YouTube vlogging isn't the safest way to make money here, especially if your channel is geared towards the Philippines you get away with it for a while until you start to become successful and then you'll have many jealous people stocking you, finding out your real name and life story and on one of your trips in and out of the country get ready because if reported they'll want to see if you've paid your taxes, filed this as a business on all that money made here it's a grey area, I've seen many channels get taken down over the years, so even though you have a Permanent Resident card are you paying your SSS, BIR what other requirements? :fingerscrossed: 

Here's a link just see if you're in the clear. BIR Requirements Every Filipino Freelancer Should Know


----------



## sleepless_in_pi (Dec 8, 2018)

M.C.A. said:


> YouTube vlogging isn't the safest way to make money here, especially if your channel is geared towards the Philippines you get away with it for a while until you start to become successful and then you'll have many jealous people stocking you, finding out your real name and life story and on one of your trips in and out of the country get ready because if reported they'll want to see if you've paid your taxes, filed this as a business on all that money made here it's a grey area, I've seen many channels get taken down over the years, so even though you have a Permanent Resident card are you paying your SSS, BIR what other requirements? :fingerscrossed:
> 
> Here's a link just see if you're in the clear. BIR Requirements Every Filipino Freelancer Should Know


A PR can do whatever they like as far as work goes. But I am pretty certain a foreigner making a profit from a foreign company, located in a foreign country, does not need to pay anything to the BIR. 

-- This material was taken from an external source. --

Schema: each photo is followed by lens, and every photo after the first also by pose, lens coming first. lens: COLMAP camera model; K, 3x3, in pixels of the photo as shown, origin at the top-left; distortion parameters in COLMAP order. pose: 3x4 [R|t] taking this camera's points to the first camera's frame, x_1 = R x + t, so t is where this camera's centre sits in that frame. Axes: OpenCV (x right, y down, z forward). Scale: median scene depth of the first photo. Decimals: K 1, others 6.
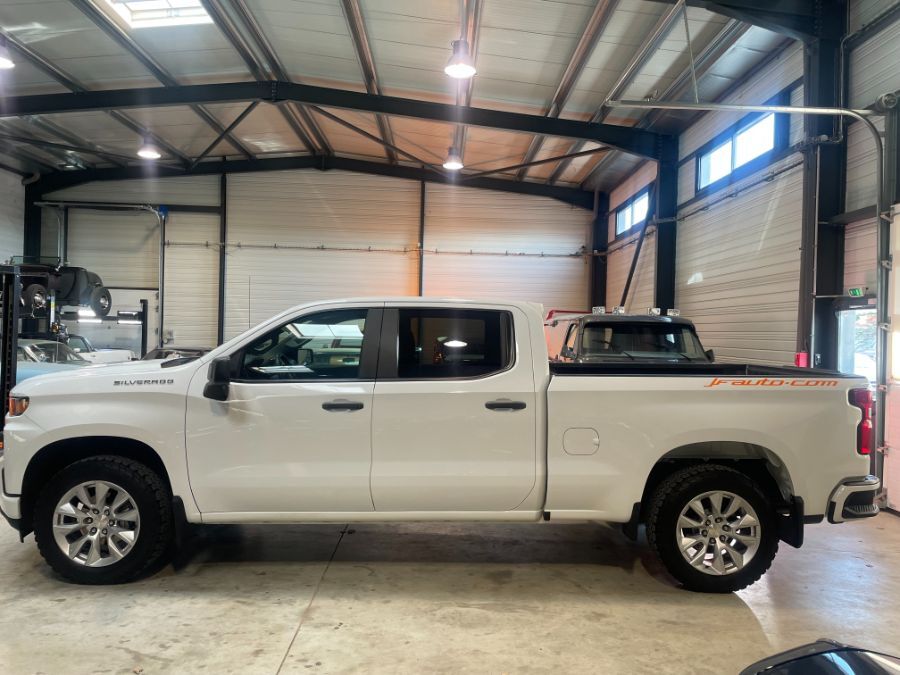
lens RADIAL K [[685.5, 0, 459.4], [0, 685.5, 330.5], [0, 0, 1]] dist [0.068716, -0.083257]
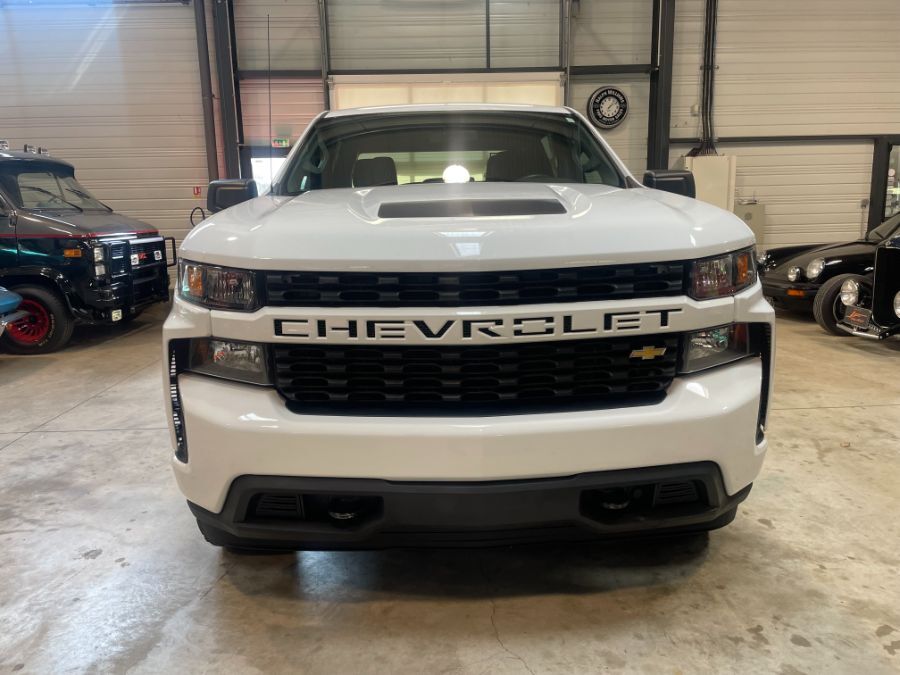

The link is for Filipinos freelancing in the Philippines.

Edit: It is dangerous just going to work and the store. I would never vlog!


----------



## M.C.A. (Feb 24, 2013)

*Free lancing*



sleepless_in_pi said:


> A PR can do whatever they like as far as work goes. But I am pretty certain a foreigner making a profit from a foreign company, located in a foreign country, does not need to pay anything to the BIR.
> 
> The link is for Filipinos freelancing in the Philippines.
> 
> Edit: It is dangerous just going to work and the store. I would never vlog!


I'm not 100% sure of the rules and good thing you don't vlog for sure so I guess if you can manage to keep out of the spotlight you can make it here and I wish well on your work because it sounds like you have a large family that counts on you.

My daughter's husband works the roosters or trains and takes care of them and they live on 7,000 pesos per month with free rent she has two kids or I have two grandkids it's a struggle and we help them all the time and I live on an enlisted military pension. I think you mentioned you live off 10,000 pesos.


----------